Collected data entries
Segment Open

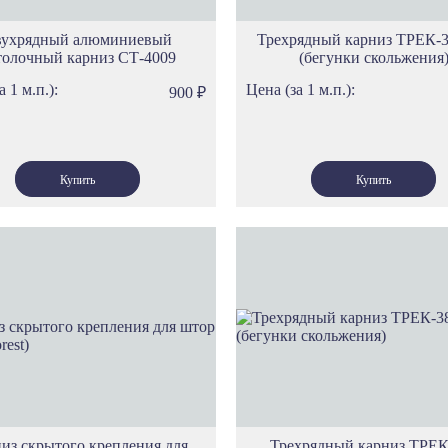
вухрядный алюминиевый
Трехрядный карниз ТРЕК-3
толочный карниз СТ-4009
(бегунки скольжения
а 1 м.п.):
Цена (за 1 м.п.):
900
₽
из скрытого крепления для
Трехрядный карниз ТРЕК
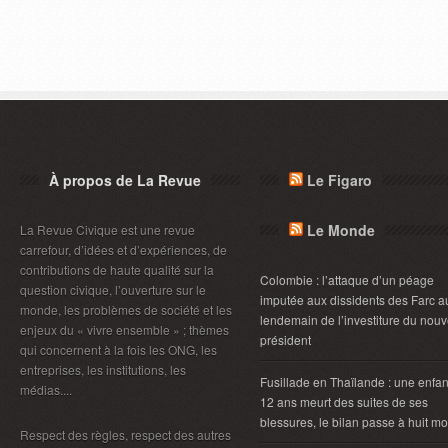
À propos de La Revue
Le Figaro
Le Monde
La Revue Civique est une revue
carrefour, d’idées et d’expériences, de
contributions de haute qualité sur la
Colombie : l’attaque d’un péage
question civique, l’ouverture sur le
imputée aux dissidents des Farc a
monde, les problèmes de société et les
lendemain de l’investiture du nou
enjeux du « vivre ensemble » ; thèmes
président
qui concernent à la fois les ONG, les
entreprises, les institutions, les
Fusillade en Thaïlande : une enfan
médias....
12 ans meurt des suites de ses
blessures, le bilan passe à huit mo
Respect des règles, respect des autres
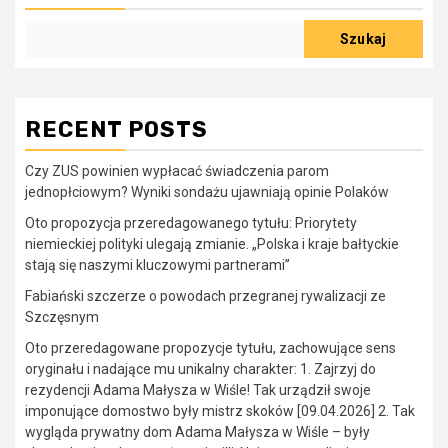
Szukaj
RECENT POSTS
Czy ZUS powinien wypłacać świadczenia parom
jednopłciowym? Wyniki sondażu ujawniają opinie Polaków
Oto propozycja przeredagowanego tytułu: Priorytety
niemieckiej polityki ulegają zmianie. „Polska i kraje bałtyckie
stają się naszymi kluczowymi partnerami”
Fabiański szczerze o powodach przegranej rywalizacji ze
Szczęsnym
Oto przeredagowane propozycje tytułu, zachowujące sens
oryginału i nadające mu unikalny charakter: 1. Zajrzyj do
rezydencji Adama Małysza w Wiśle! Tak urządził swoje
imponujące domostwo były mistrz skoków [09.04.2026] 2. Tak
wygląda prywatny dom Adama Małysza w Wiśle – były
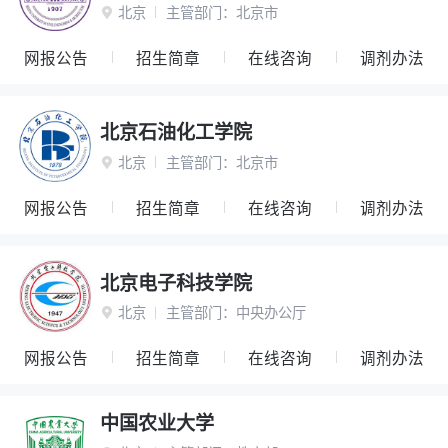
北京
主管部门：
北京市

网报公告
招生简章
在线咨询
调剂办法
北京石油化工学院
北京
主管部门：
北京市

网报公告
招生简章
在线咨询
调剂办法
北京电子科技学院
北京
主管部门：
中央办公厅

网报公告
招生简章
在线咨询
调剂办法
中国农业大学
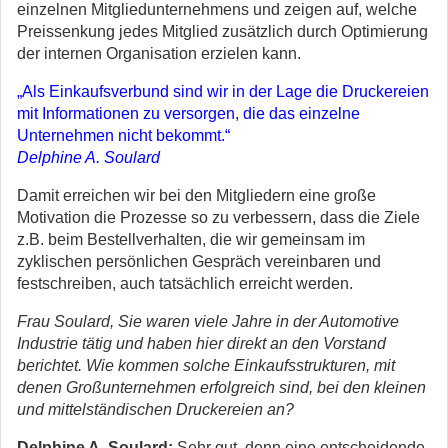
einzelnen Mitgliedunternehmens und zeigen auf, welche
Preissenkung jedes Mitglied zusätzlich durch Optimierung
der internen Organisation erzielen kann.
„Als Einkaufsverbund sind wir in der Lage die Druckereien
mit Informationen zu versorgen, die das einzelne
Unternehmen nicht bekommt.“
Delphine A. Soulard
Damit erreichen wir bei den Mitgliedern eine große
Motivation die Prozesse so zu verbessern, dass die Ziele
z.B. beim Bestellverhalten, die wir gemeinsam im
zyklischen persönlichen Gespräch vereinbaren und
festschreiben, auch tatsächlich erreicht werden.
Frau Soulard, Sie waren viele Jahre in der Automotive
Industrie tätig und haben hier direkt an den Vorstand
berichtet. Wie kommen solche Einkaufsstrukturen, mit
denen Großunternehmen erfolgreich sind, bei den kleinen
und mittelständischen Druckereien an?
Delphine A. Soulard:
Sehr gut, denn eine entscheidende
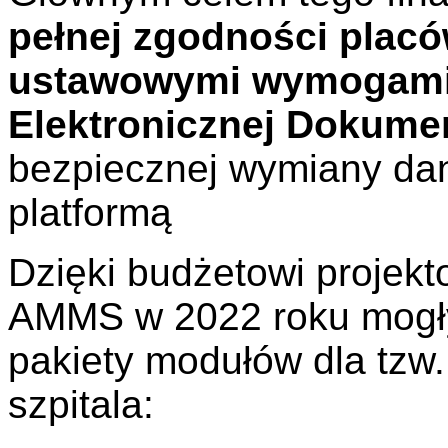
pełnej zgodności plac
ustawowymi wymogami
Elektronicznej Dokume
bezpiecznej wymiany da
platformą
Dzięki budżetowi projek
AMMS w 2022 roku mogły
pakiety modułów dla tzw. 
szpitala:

Segment Closed
Segment Open

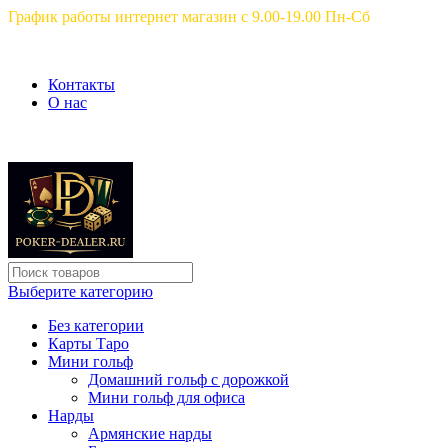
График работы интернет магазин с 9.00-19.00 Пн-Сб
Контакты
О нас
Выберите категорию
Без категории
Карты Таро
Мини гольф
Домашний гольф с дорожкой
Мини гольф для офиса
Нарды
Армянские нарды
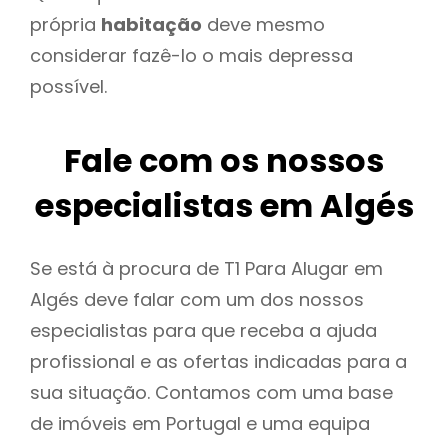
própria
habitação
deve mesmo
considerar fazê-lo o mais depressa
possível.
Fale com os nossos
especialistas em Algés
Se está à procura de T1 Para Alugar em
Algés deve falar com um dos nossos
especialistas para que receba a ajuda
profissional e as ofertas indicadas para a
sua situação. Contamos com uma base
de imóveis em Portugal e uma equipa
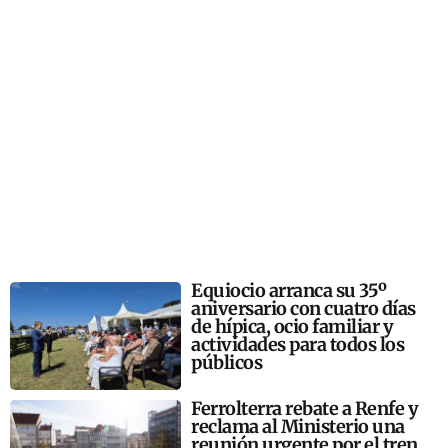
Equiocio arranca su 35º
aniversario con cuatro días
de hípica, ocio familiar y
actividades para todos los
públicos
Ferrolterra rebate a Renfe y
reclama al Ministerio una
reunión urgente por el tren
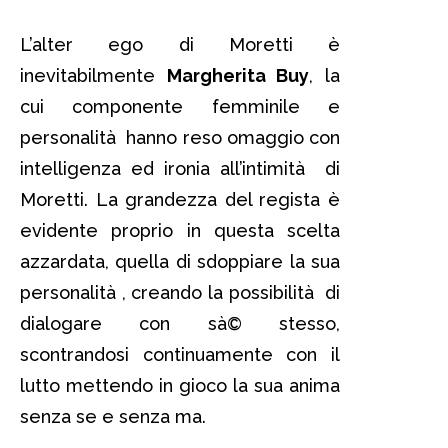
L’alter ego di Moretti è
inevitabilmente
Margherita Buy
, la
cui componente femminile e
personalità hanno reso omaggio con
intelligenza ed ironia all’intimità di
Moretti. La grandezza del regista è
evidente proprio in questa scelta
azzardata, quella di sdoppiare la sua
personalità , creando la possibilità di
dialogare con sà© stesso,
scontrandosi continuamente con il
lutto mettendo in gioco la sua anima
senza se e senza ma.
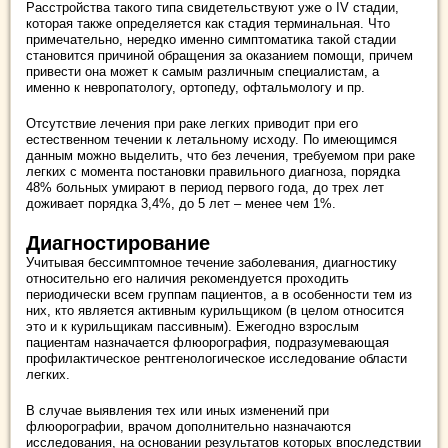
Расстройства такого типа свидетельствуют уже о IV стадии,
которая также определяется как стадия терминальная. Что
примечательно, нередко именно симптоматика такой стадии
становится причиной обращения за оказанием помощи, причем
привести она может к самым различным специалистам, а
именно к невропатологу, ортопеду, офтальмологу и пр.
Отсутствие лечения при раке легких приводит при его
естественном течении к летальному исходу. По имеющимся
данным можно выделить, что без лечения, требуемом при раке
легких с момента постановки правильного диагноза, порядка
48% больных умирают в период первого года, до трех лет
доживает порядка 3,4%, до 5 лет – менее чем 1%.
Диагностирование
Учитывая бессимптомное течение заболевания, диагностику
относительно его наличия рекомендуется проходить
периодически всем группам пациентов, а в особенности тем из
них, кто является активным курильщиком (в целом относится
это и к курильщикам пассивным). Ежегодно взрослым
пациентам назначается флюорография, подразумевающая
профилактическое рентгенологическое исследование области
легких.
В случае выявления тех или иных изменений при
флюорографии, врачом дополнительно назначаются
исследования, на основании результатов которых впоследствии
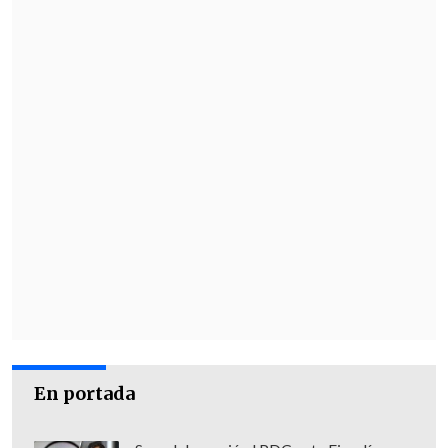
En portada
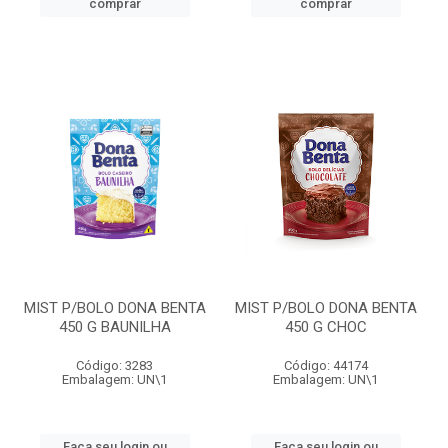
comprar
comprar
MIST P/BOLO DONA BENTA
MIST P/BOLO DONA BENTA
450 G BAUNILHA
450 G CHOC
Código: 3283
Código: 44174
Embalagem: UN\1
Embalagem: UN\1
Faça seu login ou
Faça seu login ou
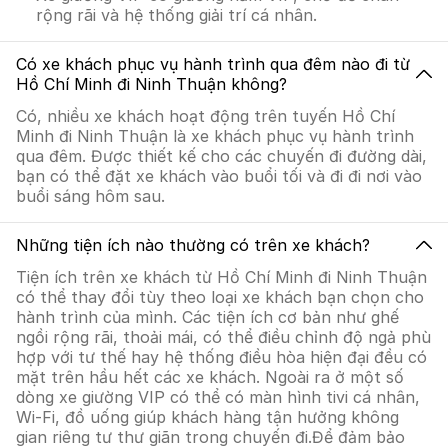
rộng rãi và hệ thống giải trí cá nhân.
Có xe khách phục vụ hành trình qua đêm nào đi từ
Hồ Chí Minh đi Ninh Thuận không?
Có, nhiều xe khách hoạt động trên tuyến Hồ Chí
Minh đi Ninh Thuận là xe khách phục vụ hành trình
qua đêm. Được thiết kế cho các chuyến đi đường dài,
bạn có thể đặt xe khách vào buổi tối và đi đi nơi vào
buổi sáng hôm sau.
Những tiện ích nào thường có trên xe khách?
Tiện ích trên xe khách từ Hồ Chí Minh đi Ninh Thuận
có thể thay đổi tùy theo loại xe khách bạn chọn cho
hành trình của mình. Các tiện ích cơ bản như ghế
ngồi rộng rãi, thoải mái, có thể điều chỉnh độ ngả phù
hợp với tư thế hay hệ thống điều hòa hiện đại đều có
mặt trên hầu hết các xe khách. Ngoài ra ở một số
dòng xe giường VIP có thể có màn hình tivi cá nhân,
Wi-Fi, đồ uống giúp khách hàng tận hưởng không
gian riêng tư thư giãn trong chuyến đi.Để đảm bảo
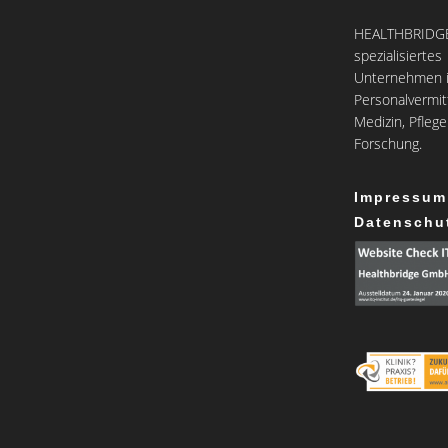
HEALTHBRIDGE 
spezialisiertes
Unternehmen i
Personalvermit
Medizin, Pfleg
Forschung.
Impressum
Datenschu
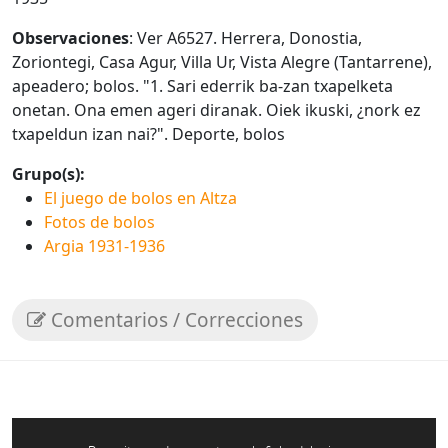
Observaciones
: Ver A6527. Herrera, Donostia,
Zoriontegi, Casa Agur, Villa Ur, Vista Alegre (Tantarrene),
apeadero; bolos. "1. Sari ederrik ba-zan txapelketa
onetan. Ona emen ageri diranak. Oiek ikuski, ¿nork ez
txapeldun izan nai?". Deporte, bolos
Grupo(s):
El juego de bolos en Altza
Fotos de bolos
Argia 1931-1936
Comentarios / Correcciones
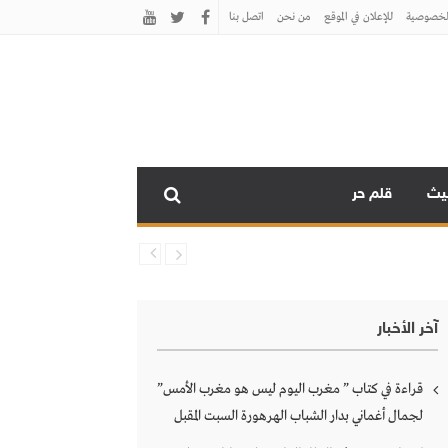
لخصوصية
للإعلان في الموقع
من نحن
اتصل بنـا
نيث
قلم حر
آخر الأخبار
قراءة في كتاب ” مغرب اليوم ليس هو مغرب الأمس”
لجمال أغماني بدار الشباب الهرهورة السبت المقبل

Segment Closed

From the listing above, copy out the lines starting at the one containing "rộng rãi và hệ thống giải trí cá nhân." and ending at the one containing "có thể thay", with both of those lines included.

rộng rãi và hệ thống giải trí cá nhân.
Có xe khách phục vụ hành trình qua đêm nào đi từ
Hồ Chí Minh đi Ninh Thuận không?
Có, nhiều xe khách hoạt động trên tuyến Hồ Chí
Minh đi Ninh Thuận là xe khách phục vụ hành trình
qua đêm. Được thiết kế cho các chuyến đi đường dài,
bạn có thể đặt xe khách vào buổi tối và đi đi nơi vào
buổi sáng hôm sau.
Những tiện ích nào thường có trên xe khách?
Tiện ích trên xe khách từ Hồ Chí Minh đi Ninh Thuận
có thể thay đổi tùy theo loại xe khách bạn chọn cho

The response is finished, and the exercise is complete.